Ad aggravare il tutto concorrerebbe il mancato avvio di alcun tentativo di liberalizzazione del mercato energetico, tra l’altro promesso dal Ministro Scajola. Il mercato dell’energia, proprio per la sua essenza prettamente oligopolistica, potrebbe spingere, in ultima analisi, le grandi compagnie a scaricare i maggiori oneri fiscali sulla distribuzione, e c’è già chi, tra le fila del Partito democratico, ha denunciato il verificarsi di tale fenomeno raccogliendo l’allerta lanciata dalla Corte dei Conti.
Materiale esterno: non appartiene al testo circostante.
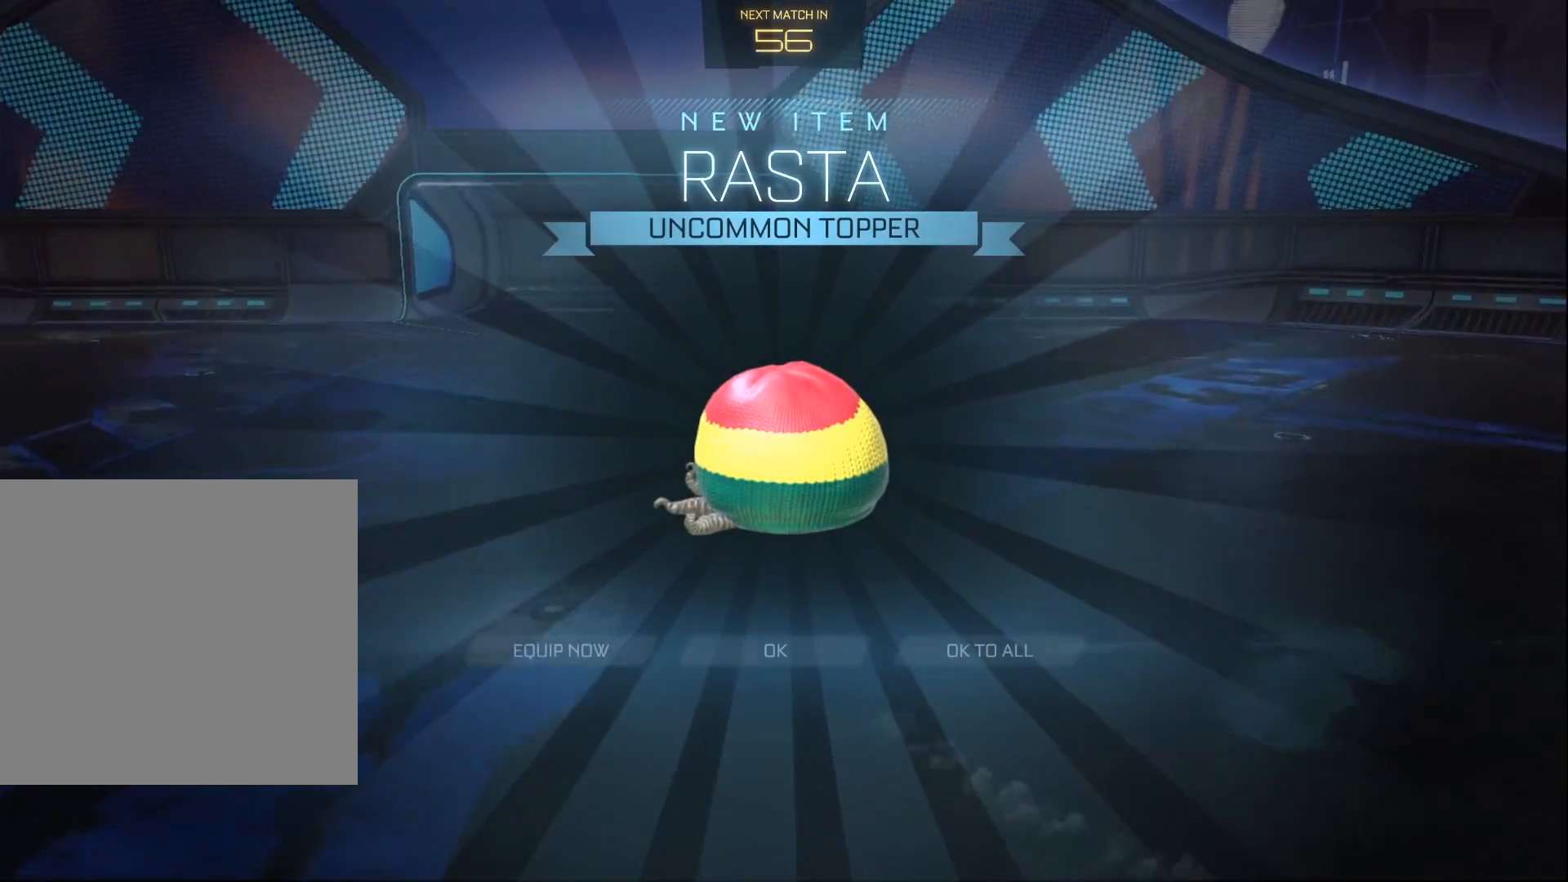
{"buttons": [], "left_stick": "center", "right_stick": "center", "events": []}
Il ministro dell'Economia, Giulio TremontiIl provvedimento nato nel giugno scorso, quando niente pareva poter arrestare la corsa al rialzo del prezzo del greggio, avrebbe dovuto garantire un incremento delle entrate 2008 per lo Stato pari a quasi 3 miliardi di euro. Denaro che sarebbe servito, nelle dichiarate intenzioni del ministro dell’Economia, Giulio Tremonti, a finanziare aiuti alle sempre più numerose famiglie italiane disagiate ed agli anziani che faticano ad arrivare a fine mese. Poi, però,  si è abbattuto l’uragano Lehman Brothers a cui è sopraggiunta la crisi dell’economia mondiale reale e, quindi, la recessione globale, che hanno sbaragliato gli introiti delle compagnie petrolifere, ucciso alcune banche, gettato sul lastrico tante altre. La Robin Tax, freccia nell’arco del Governo Tricolore, si è così rivelata vana togliendo denaro alle aziende, istituti di credito e cooperative per poi restituirlo con gli interessi al fine di sostenerli per scongiurare rischi di fallimento.

Sarebbe stato più utile, ma di certo più complesso, avviare un vero e proprio procedimento di liberalizzazione del mercato dell’energia e alleggerire il carico accise sui prezzi al consumo di benzina e gasolio, interagire con banche e assicurazioni per fare del sistema creditizio e di deposito un sistema più efficiente e, soprattutto, più trasparente garantendo così un futuro più sereno a tutti i cittadini italiani.  È opinione sempre più diffusa: solo serie riforme strutturali e non interventi “una tantum” sono in grado di garantire il sicuro progredire di una economia schiava dell’immobilismo burocratico, di una organizzazione scolastica desueta ed infrastrutture precarie e carenti, l’origine del nostro arrancare.